**EXERCISE DETAILS**
Using the records below, report how many lines include "wrist", and give no more than the number.

**EXCERPTED DATA**

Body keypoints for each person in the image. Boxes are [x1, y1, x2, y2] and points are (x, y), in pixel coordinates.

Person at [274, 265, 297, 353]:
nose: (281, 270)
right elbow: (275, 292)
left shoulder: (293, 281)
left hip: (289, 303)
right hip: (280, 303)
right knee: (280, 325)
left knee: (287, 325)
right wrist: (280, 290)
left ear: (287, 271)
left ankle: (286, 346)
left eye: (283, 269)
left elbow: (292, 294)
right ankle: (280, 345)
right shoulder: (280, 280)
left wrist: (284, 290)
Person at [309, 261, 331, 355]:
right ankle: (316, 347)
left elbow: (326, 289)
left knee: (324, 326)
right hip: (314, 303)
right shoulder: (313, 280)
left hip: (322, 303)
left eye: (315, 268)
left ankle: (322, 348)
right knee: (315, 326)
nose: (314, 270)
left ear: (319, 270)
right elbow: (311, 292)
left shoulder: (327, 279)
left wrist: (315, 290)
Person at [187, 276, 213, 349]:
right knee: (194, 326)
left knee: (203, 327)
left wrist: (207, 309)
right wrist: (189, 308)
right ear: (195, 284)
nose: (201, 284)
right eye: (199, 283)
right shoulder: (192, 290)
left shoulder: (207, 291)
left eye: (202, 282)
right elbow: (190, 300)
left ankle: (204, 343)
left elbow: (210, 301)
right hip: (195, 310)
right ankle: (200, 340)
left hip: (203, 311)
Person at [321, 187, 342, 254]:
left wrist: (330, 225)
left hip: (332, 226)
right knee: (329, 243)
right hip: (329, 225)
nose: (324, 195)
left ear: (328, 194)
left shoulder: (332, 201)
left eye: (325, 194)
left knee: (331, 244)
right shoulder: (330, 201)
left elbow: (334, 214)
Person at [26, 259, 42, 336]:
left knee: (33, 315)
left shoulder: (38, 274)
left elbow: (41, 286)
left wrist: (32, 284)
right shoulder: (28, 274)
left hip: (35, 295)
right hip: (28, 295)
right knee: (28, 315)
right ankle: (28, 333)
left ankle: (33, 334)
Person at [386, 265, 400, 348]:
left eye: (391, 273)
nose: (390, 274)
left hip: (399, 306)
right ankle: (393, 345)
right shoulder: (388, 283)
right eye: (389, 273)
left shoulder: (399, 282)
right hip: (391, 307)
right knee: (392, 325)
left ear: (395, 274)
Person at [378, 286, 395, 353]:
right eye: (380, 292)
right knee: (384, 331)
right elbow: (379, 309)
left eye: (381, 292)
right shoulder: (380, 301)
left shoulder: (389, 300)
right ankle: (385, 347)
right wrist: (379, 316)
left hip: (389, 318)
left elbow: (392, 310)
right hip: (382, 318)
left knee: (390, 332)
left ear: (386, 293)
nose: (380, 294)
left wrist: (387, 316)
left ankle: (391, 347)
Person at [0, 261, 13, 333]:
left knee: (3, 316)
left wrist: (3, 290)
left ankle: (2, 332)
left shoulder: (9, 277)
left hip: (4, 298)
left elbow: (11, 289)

**RESULT FOR THIS EXERCISE**
10